So I am thinking that the NICs in this machine maybe use offloading to reassemble the fragmented packets before handing these over to the OS. However, I couldn't find anything related to this in VMware, so I am first seeking advice here to see if anyone has seen this too.

Does this make sense? Or does anyone else have any other explanation or experience?

Thanks, regards,

Jaap

4 REPLIES 4
DANDKS
HPE Pro

Re: ML350 Gen10 Network errors

Dedicated iLO5 Port & the 4x Embedded NIC ports are 1Gb ports. The iLO5 port is used only for management network & there are no chances of huge packet transfers on the management network. Management & Production network should not be on the same subnet. Hence, if these two are on the same subnet we recommend to move them on seperate network.

We request to attempt the below steps

Make sure the iLO5 firmware is at the latest version
Set the same speed of the Network ports of the server & the switch
Set the same Duplex on both ends
Connect a Laptop directly to the server ports (iLO5 & NIC) & test to isolate the issue
Replace the NIC cable with a good known cable

Thank you


I am an HPE employee
Accept or Kudo
DanRobinson
HPE Pro

Re: ML350 Gen10 Network errors

"when I run tcpdump on VMware, there are large packets arriving"

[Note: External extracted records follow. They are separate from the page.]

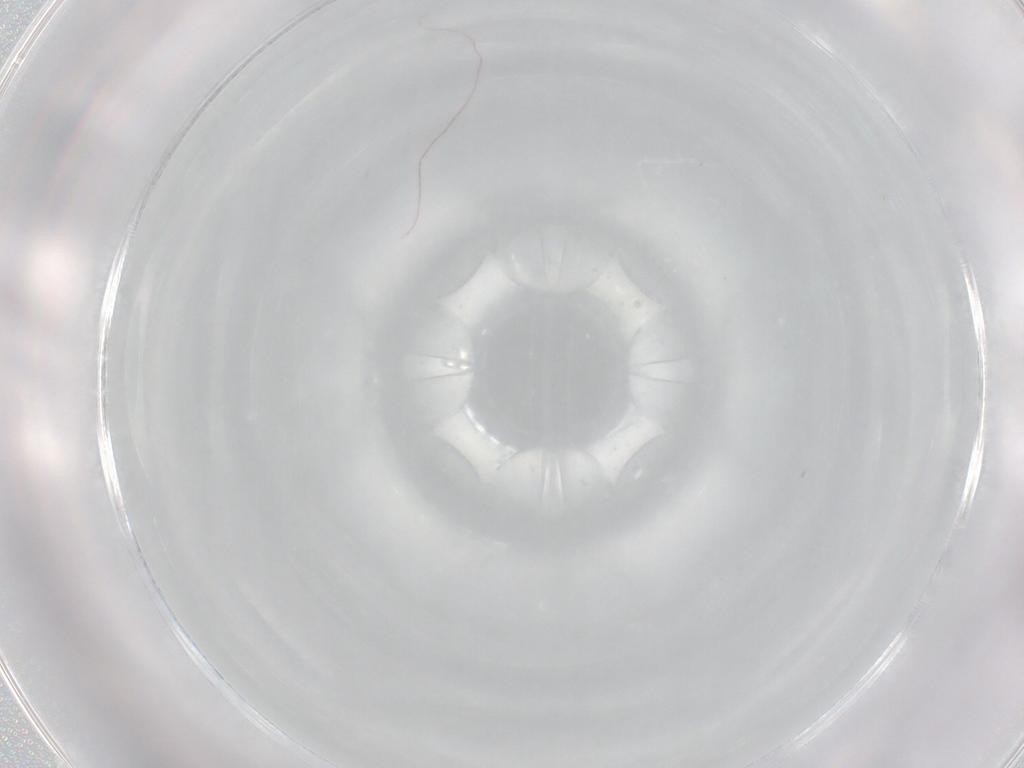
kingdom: Animalia
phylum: Arthropoda
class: Insecta
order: Hemiptera
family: Aleyrodidae
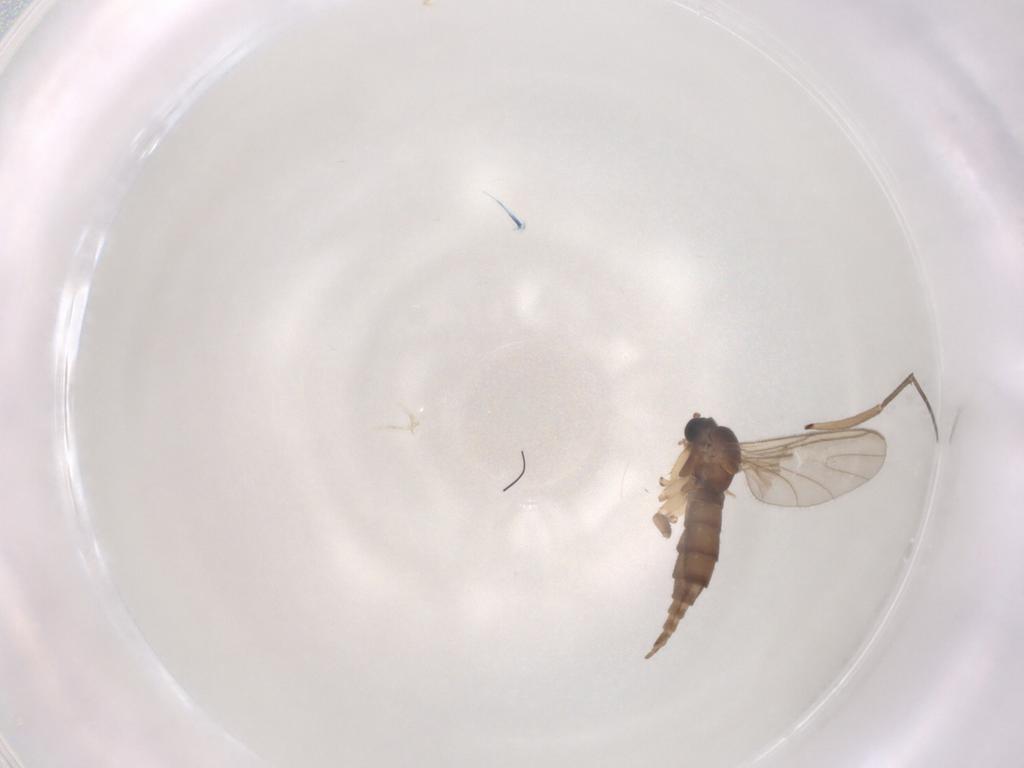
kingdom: Animalia
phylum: Arthropoda
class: Insecta
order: Diptera
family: Sciaridae
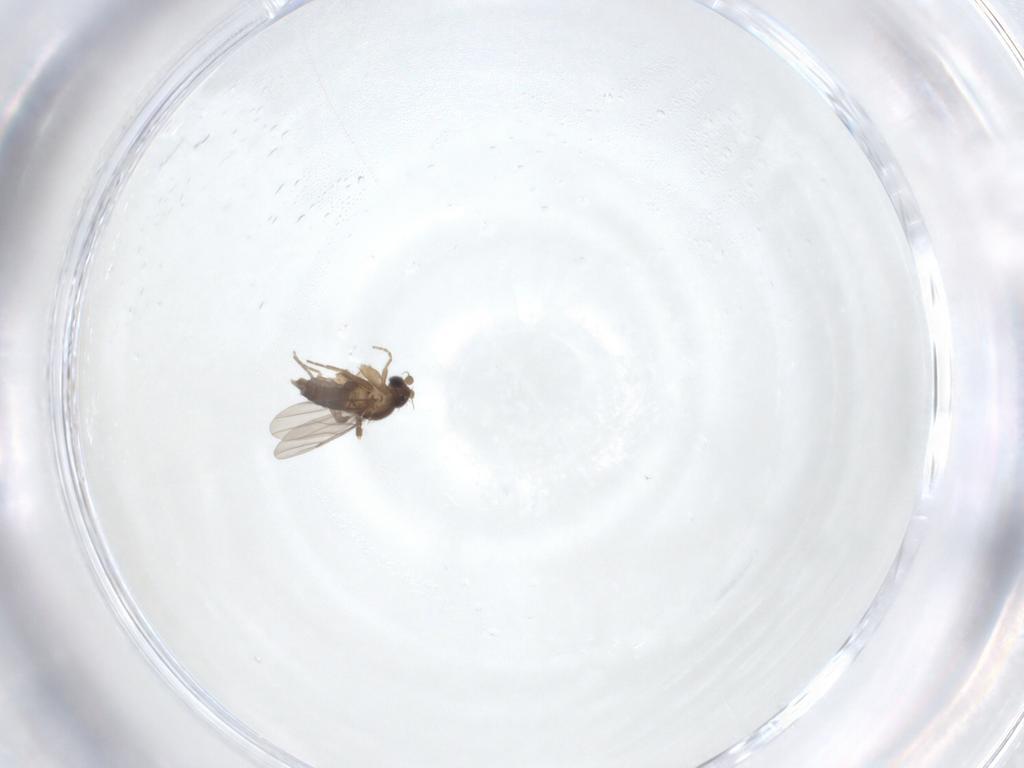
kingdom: Animalia
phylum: Arthropoda
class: Insecta
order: Diptera
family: Phoridae
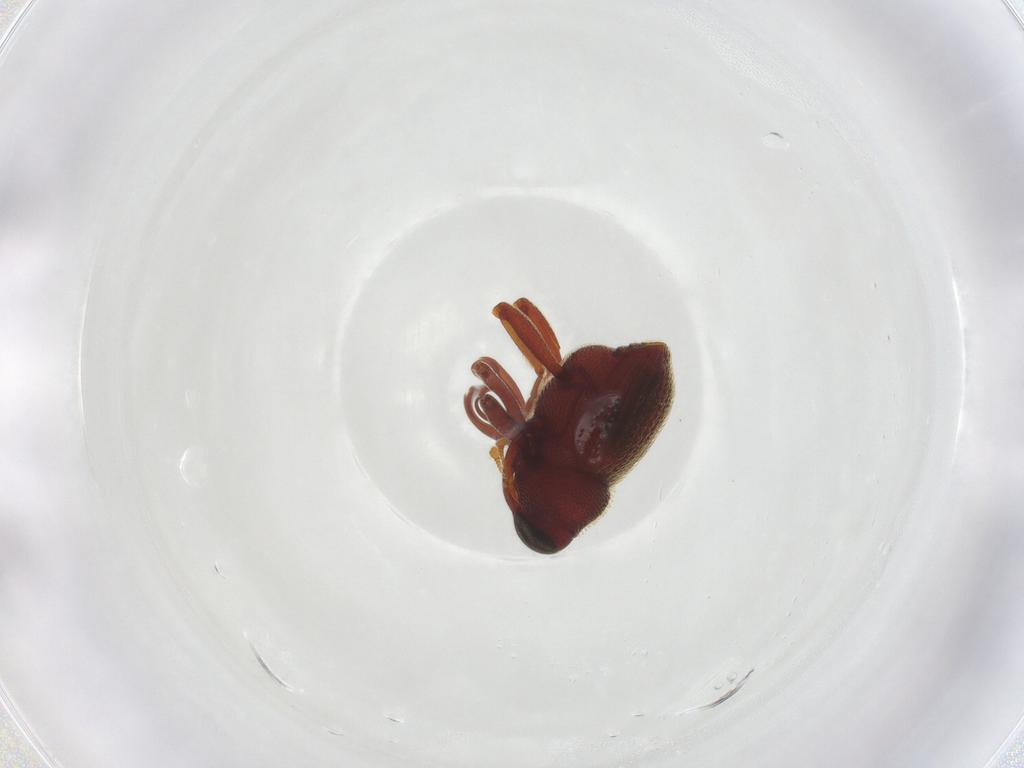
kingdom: Animalia
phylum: Arthropoda
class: Insecta
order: Coleoptera
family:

From where?  You should be able to see the MAC address and trace down the remote server.


I work for HPE

Accept or Kudo

JaapHoetmer
Occasional Visitor

Re: ML350 Gen10 Network errors

After more checks it appears the errors are only shown on the production interface, iLO simply reports the same errors against the same MAC address, resulting in two alerts for the same problem, albeit with different percentages.

Interface errors VMware on Proliant

The large packets seen in VMware are apparently normal, we see this also on hosts that do not report any receive length  errors on their NICs.

The cables have been checked, and no problems were found.

We've updated the NIC driver in VMware, but this did not resolve the issue.

I have also posted a message in the VMware Community, see here: https://communities.vmware.com/thread/622803, because the iLO interface is not affected.

Tips or ideas very welcome. Thanks in advance.

JaapHoetmer
Occasional Visitor
Solution

Re: ML350 Gen10 Network errors

Hi all,

 

This issue was resolved.

The problem originated from the firewall, the LAN interface of the firewall (Fortigate) was configured to forward spanning tree packets. As this wasn't required, switching this off made the errors disappear completely.

 

Hope this helps someone else in a similar situation.

 

Kind regards,